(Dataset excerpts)
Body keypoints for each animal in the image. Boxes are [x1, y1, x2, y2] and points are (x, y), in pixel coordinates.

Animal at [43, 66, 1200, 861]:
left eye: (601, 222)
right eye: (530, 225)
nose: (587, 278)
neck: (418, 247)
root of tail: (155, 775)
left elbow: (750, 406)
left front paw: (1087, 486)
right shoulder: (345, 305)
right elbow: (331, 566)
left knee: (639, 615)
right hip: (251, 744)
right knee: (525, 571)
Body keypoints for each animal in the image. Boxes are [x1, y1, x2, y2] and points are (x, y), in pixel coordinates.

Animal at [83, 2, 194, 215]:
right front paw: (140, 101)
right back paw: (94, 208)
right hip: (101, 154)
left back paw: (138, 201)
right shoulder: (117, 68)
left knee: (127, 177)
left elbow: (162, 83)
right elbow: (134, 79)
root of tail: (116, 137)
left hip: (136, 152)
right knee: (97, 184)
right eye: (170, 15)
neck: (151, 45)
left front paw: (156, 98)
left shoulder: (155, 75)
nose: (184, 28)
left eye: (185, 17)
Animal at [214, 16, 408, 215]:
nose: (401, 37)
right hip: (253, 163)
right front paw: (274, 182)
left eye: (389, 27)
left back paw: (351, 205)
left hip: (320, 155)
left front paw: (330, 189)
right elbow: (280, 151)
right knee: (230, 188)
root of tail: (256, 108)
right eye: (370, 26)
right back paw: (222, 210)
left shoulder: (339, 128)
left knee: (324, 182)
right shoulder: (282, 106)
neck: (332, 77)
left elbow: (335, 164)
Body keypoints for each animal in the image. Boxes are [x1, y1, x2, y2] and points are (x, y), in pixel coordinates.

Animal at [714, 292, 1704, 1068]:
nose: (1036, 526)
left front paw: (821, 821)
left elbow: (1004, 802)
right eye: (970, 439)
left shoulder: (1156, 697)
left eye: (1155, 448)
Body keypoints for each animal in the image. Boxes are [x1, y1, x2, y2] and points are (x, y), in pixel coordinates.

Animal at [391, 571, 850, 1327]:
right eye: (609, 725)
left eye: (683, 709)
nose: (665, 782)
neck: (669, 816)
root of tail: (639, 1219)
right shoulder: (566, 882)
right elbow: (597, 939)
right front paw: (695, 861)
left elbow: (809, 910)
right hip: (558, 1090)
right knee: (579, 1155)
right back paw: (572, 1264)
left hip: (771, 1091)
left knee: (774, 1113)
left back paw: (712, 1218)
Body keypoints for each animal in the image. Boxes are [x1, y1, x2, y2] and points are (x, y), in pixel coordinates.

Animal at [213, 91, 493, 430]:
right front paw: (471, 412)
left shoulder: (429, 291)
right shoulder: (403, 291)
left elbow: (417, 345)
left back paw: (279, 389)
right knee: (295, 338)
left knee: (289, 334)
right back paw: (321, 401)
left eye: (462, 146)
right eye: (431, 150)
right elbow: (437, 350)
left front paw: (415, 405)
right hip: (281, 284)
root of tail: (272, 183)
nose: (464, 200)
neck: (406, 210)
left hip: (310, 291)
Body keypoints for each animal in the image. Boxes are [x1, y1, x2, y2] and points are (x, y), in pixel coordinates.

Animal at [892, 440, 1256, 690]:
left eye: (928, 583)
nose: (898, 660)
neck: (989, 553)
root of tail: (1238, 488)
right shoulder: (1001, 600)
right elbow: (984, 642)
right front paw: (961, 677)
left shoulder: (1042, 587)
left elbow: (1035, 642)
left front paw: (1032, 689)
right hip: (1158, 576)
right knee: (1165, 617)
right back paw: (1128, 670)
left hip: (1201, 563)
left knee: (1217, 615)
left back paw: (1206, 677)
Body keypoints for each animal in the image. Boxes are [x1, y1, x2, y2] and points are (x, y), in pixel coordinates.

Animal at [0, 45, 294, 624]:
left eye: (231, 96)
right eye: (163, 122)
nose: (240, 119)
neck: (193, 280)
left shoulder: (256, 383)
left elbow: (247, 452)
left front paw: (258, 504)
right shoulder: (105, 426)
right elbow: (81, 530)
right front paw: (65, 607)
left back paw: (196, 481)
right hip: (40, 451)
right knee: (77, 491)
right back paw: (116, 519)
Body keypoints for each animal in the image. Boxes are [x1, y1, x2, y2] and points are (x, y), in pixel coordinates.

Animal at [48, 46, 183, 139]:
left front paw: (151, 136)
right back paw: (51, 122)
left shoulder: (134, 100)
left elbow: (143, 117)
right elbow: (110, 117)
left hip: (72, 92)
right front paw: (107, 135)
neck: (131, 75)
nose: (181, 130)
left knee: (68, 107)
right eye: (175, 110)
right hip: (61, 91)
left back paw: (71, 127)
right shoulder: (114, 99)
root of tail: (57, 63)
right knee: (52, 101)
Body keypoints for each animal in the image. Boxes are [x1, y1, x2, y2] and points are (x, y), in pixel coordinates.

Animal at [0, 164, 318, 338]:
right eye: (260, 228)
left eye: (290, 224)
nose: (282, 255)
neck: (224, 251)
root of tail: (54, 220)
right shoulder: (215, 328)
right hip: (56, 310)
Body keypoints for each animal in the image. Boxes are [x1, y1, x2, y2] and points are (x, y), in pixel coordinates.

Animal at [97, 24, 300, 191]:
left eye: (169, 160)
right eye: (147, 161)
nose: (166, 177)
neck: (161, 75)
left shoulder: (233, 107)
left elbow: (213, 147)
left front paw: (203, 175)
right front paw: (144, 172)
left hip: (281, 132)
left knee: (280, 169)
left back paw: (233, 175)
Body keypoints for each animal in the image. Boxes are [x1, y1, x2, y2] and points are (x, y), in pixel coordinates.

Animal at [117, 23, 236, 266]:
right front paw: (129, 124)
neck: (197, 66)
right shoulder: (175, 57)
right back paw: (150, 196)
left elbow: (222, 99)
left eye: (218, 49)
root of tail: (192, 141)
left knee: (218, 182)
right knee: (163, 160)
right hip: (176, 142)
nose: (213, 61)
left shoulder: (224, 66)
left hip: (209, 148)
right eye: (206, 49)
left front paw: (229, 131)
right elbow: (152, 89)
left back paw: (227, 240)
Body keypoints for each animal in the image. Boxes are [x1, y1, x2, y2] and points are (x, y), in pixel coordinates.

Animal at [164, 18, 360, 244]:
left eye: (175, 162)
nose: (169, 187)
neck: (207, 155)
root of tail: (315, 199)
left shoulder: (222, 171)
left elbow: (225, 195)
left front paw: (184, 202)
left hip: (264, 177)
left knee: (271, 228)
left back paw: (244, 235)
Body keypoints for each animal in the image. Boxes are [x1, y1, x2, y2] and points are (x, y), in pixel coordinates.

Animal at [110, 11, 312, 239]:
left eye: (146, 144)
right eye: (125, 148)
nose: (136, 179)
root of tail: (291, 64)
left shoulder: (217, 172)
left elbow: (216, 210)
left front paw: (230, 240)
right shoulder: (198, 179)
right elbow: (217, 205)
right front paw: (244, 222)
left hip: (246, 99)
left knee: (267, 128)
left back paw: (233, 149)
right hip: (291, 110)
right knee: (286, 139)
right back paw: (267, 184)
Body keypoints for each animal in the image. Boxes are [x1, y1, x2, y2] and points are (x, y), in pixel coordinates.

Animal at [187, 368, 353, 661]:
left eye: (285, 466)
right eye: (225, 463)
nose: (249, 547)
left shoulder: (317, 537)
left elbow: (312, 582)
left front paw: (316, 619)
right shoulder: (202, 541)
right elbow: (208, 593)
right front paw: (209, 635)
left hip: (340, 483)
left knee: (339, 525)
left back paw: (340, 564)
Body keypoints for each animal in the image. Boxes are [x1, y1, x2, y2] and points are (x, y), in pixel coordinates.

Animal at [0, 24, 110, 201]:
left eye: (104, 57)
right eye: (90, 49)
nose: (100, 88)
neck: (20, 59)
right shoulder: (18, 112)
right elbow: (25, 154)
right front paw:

▶ _Required action_: Show every line in the entries above that contains the string "tail".

▶ _Solution to this problem_:
root of tail: (155, 775)
root of tail: (116, 137)
root of tail: (256, 108)
root of tail: (639, 1219)
root of tail: (272, 183)
root of tail: (1238, 488)
root of tail: (57, 63)
root of tail: (54, 220)
root of tail: (192, 141)
root of tail: (315, 199)
root of tail: (291, 64)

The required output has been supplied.